**What the task asks**:
Answer these from the Halo comment thread below, one line each:
(a) On what platform did the commenter who finds Halo overpraised play it?
(b) How many Halo novels does the commenter who praises them think there are?
(c) Which comic does a commenter say sets a pretty high bar?

**Article**:
◇ ◇ ◇ ◇ ◇ ◇ ◇
Or my favorite new euphamism, "American manga" ::snickers::
("No, comic books are for children, this is an American manga, so it's OK for adults to read.")
This may be taken as a troll, but- What did I miss out on that everyone else seems to have found? I've played Halo for the PC and found it enjoyable, sure, but the amount of praise given to it seems far overblown. Was the Xbox game that different?
The Halo novels were great! Personally, I didn't like the video game, but I really liked the story and the three novels (I think that's all there is) were fantastic. I have high hopes for these "comic books." As far as the semantic difference between a graphic novel and a comic book, as one other poster asked, is about 100-200 pages.
Wheel in the sky keeps on turnin'.
Seems like a good time to mention the great animation done using Halo over at Red vs Blue:
http://rvb.roosterteeth.com/home.php
... the Doom comic?
http://www.doomworld.com/10years/doomcomic/
That one sets a pretty high bar. I can only hope a Halo is half as good.
Isn't Red vs Blue a Halo graphic novel?
◇ ◇ ◇ ◇ ◇ ◇ ◇
**Dataset content**:
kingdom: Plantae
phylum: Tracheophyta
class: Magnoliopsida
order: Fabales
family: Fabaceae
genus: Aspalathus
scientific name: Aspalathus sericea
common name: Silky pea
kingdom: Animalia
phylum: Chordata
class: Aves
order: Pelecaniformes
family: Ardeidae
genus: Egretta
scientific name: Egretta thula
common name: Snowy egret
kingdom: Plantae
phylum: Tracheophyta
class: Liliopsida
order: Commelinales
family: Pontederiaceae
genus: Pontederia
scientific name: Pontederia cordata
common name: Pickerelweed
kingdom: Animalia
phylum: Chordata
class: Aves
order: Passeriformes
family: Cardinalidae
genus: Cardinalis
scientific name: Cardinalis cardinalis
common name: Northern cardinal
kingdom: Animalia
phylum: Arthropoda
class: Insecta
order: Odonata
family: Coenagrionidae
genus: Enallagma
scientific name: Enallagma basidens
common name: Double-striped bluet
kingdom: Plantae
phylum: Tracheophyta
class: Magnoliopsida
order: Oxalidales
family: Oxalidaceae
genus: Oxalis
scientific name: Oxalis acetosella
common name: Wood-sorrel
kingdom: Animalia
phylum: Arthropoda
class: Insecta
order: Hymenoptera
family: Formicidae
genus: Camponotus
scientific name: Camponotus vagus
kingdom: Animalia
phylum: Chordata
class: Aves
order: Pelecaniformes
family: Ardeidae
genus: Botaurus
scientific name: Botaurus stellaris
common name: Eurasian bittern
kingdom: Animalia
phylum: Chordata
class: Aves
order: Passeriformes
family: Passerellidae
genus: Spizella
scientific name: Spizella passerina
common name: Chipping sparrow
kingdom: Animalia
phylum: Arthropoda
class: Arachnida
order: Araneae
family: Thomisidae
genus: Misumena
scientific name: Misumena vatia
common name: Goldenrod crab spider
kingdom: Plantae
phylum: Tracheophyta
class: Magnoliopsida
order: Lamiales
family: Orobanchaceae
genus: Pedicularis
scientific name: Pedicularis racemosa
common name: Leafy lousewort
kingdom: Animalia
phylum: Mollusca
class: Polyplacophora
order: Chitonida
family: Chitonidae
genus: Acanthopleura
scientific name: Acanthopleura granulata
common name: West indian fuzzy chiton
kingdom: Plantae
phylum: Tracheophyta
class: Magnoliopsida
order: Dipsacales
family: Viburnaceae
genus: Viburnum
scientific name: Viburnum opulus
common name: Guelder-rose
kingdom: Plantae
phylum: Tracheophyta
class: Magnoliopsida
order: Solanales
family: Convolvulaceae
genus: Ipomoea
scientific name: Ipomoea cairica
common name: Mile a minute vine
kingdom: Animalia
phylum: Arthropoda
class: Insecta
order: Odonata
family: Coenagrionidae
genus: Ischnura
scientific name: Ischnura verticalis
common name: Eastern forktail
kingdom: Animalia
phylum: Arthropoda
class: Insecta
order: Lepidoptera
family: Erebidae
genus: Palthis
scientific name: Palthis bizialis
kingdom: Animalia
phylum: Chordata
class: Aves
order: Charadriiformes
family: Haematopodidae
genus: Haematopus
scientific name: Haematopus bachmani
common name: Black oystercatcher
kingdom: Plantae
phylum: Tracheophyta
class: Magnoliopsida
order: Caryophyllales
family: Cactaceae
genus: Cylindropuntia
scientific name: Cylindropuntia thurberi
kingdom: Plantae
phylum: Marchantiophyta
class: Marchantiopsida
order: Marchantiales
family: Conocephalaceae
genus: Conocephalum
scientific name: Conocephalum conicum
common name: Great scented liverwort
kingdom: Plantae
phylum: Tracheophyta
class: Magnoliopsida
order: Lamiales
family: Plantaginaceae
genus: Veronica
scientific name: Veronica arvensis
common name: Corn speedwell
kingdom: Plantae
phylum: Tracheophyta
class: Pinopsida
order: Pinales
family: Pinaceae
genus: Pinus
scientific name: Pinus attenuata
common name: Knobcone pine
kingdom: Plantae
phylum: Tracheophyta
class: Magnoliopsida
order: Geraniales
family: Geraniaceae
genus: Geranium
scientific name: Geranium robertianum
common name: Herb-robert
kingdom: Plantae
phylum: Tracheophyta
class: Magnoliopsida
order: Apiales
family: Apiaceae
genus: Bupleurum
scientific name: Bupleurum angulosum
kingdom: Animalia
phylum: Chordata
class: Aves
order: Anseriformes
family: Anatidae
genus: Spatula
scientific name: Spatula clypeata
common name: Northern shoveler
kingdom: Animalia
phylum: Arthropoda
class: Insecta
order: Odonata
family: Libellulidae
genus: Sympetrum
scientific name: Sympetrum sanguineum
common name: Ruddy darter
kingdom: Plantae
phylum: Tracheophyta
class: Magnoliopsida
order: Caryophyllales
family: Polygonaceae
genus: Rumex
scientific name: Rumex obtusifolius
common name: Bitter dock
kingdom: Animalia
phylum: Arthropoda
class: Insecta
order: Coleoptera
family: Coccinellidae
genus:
◇ ◇ ◇ ◇ ◇ ◇ ◇
**The result**:
(a) The PC.
(b) Three.
(c) The Doom comic.